このコラムを書いた弁護士
弁護士 橘高和芳(きったか かずよし)
大阪弁護士会所属 52期/登録番号:27404
近畿税理士会所属 税理士/登録番号:130995
ご両親等が亡くなり、相続財産(不動産や預貯金)とみなし相続財産(死亡保険金)が、遺産分割の対象として話し合いの対象になることがあります。
死亡保険金は、相続財産ではなく受取人の固有の財産で、本来は遺産分割の対象とはならないのですが、例えば、相続人が子供2人で、相続財産は不動産のみで1000万円、死亡保険金が4000万円(子供のうちの一人が死亡保険金受取人と指定されていた)などの場合には、子供同士の仲が良いほど話し合いの場が持たれます。
上記の場合で相続財産とみなし相続財産を足してで2で割ると、2500万円になり、死亡保険金を受け取った子が、不動産を相続する子に1500万円を渡すと一見すると、法定相続分どおりになります。

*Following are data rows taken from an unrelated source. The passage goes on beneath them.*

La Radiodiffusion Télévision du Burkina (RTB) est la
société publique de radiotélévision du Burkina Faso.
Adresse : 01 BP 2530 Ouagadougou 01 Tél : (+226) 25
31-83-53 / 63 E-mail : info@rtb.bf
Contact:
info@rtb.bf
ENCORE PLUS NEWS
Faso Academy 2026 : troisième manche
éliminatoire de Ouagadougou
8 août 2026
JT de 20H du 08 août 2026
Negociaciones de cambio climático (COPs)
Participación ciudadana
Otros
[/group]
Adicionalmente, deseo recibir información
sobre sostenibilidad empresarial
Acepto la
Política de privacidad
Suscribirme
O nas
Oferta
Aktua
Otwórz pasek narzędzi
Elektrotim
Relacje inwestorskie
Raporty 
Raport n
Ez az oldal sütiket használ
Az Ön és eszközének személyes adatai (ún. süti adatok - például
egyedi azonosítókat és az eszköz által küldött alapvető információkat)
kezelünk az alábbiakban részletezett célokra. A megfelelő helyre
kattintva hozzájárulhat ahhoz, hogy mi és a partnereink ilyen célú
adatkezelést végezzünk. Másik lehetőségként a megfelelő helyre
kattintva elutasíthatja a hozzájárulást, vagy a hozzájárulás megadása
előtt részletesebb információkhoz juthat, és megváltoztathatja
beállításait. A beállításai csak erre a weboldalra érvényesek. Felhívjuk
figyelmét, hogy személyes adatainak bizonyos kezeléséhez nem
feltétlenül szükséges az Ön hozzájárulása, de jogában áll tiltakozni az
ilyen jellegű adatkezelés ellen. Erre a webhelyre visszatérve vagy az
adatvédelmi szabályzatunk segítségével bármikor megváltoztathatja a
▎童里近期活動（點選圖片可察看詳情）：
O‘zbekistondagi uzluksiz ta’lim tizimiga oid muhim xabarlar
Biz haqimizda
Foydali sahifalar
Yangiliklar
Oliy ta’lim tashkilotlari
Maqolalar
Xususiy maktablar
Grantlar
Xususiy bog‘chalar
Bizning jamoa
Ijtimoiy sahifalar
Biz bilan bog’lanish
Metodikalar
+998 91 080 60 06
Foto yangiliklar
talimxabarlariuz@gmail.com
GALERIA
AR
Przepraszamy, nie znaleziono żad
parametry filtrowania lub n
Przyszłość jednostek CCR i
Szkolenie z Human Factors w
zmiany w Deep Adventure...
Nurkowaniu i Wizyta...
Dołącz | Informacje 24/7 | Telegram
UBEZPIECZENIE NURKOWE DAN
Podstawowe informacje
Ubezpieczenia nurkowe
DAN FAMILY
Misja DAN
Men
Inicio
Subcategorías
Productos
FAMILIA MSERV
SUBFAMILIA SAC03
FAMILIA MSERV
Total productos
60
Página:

しかし、「代償分割」は、「相続財産」の全部又は大部分を取得した相続人がほかの相続人に金銭等を交付して分割を行うものです。死亡保険金は固有の財産となりますので、代償分割の「相続財産」には当たらず、相続財産を超える額の大証金の支払いは、「贈与」、つまり贈与税の対象となる可能性があります(東京地裁平成11年2月25日判決)。
そのため、代償分割の代償金は、代償金を支払う相続人が取得した「相続財産」の限度とするなどしたほうが無難と言えます。